TASK DETAILS – Copy every line below word for word, but leave out the pictures.

+++ ENTRIES PROVIDED +++

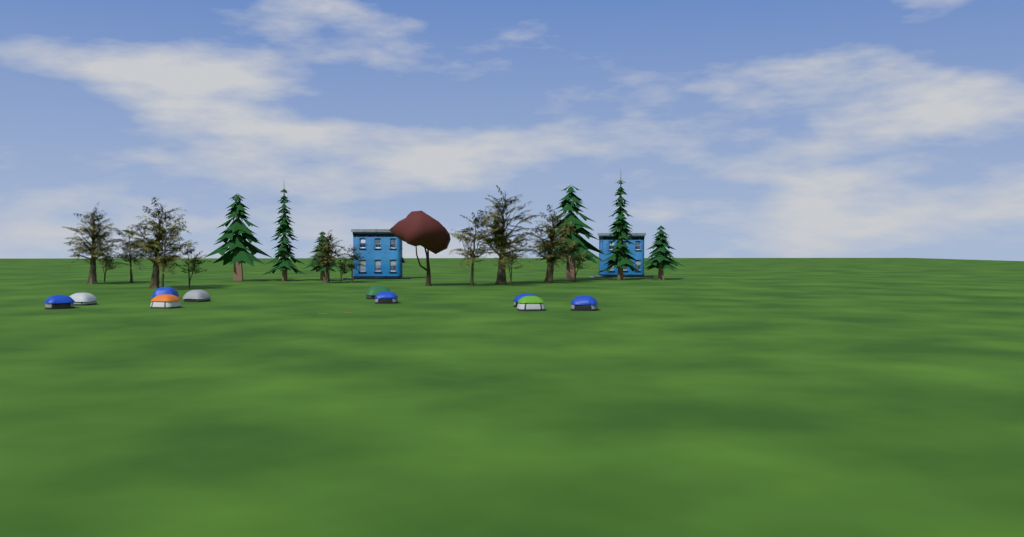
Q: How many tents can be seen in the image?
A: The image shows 10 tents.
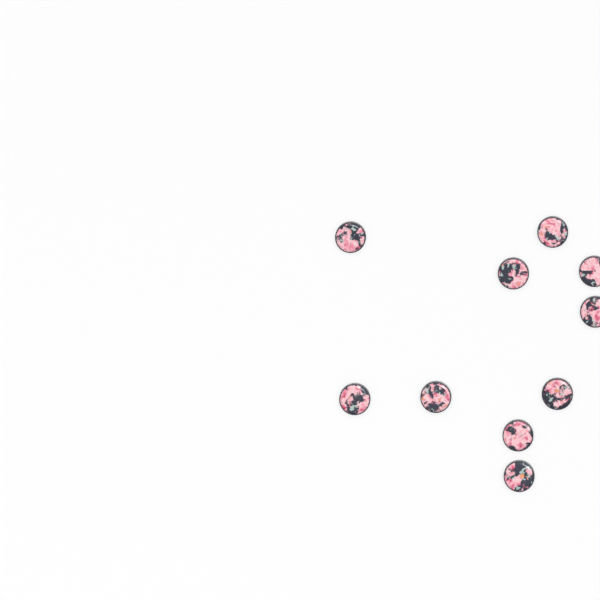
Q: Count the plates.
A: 10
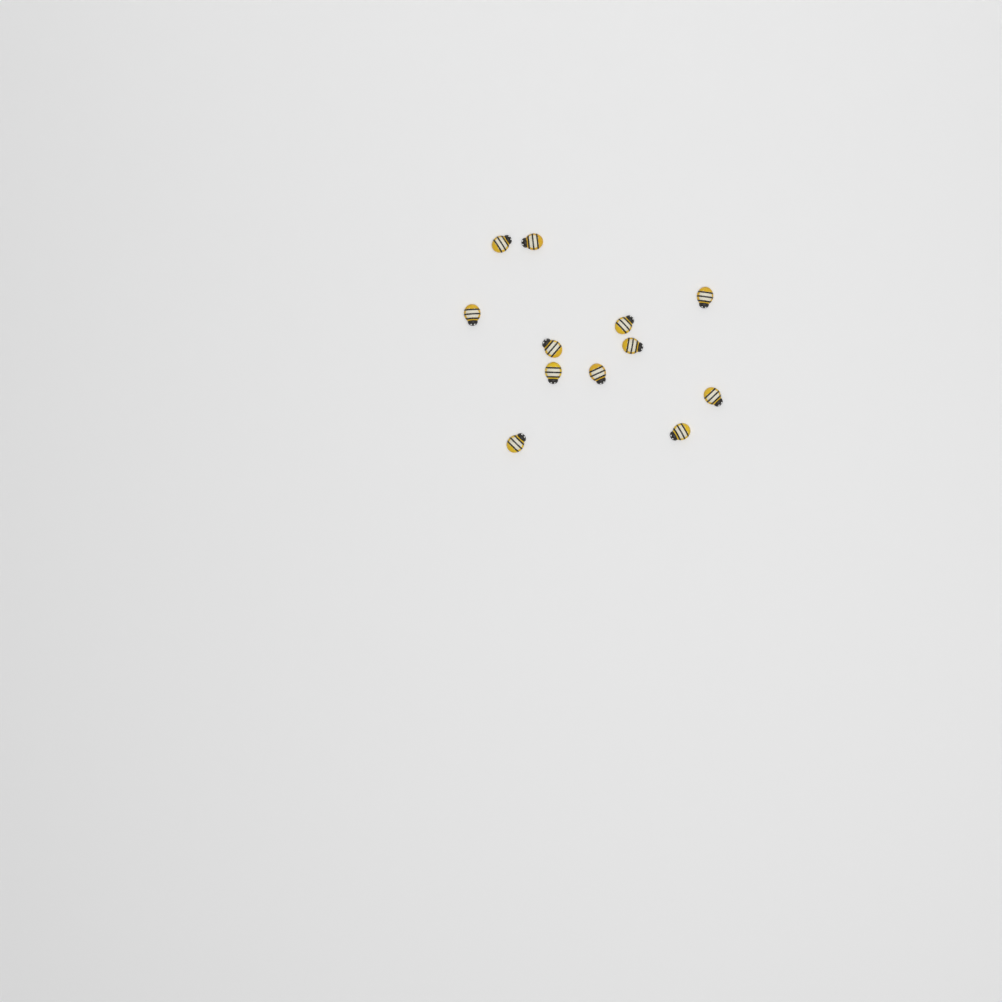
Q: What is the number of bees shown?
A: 12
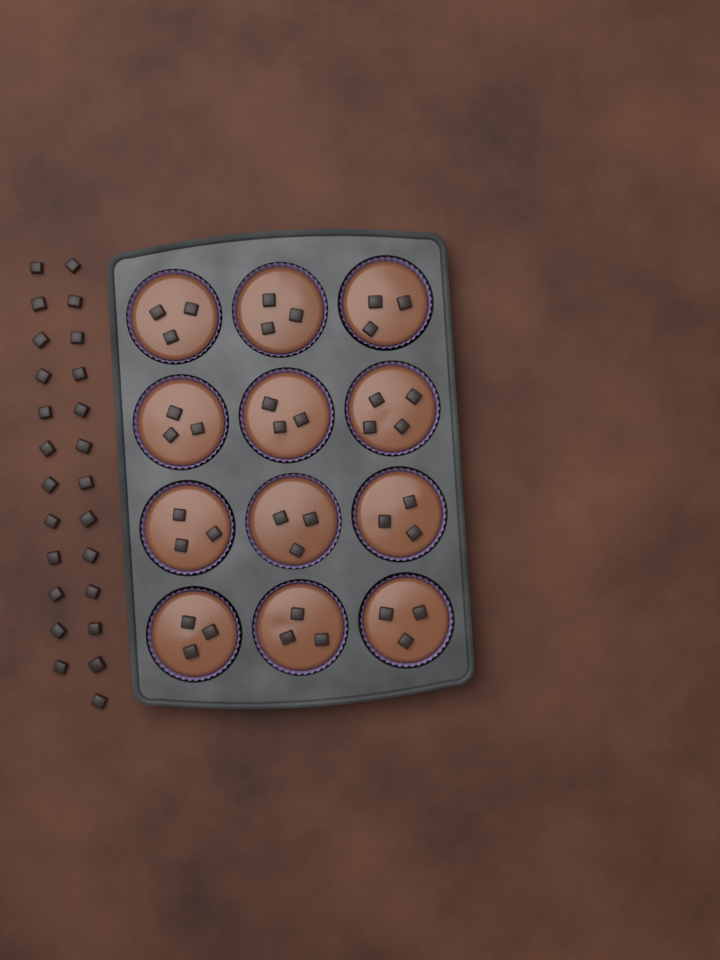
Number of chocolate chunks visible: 62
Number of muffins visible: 12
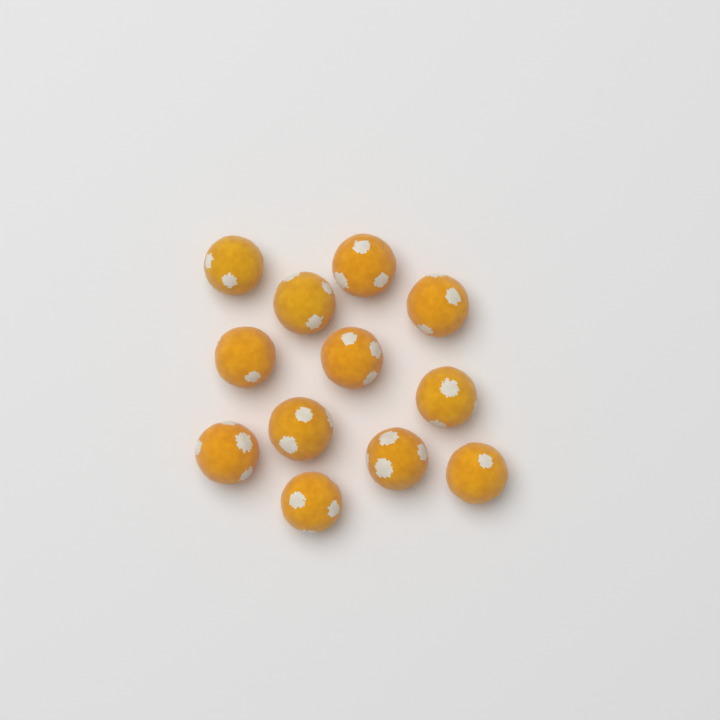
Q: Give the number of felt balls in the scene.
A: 12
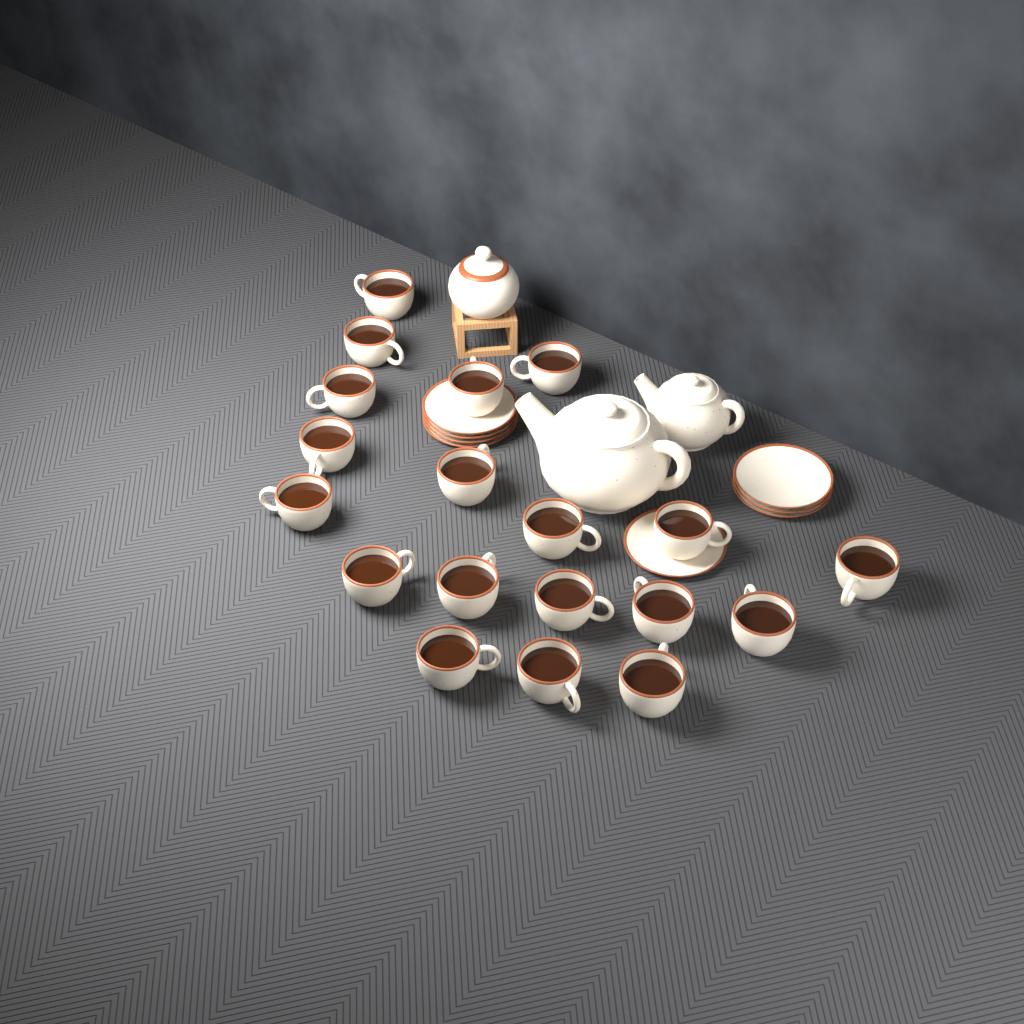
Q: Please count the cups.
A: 19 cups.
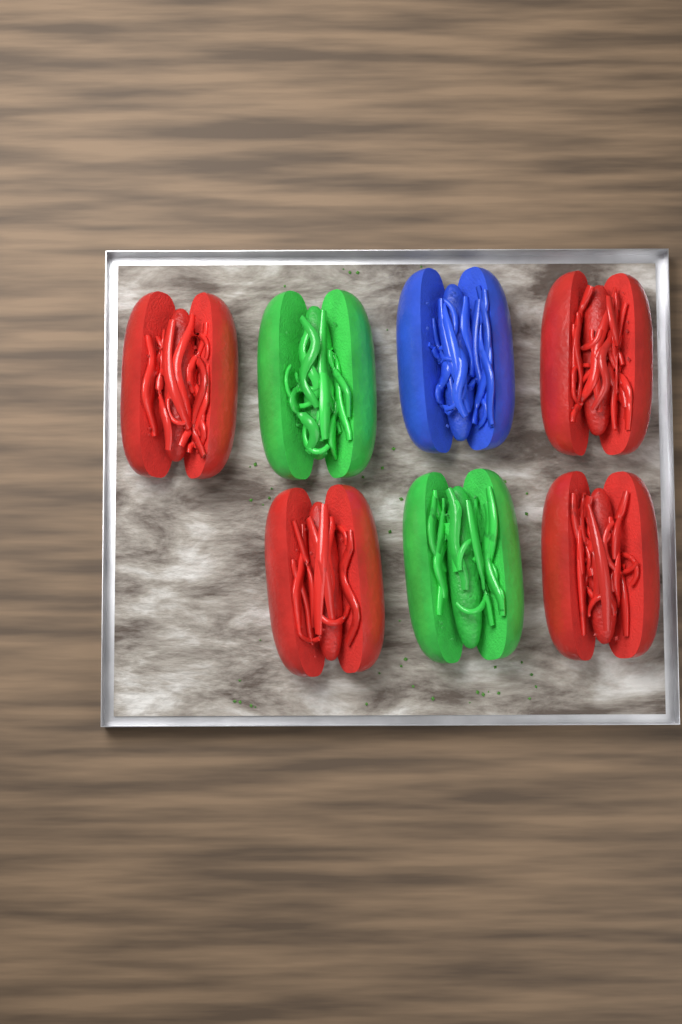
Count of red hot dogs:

+++

OUTPUT FOR THIS EXERCISE –
Q: How many tents can be seen in the image?
A: The image shows 10 tents.
Q: Count the plates.
A: 10
Q: What is the number of bees shown?
A: 12
Number of chocolate chunks visible: 62
Number of muffins visible: 12
Q: Give the number of felt balls in the scene.
A: 12
Q: Please count the cups.
A: 19 cups.
Count of red hot dogs:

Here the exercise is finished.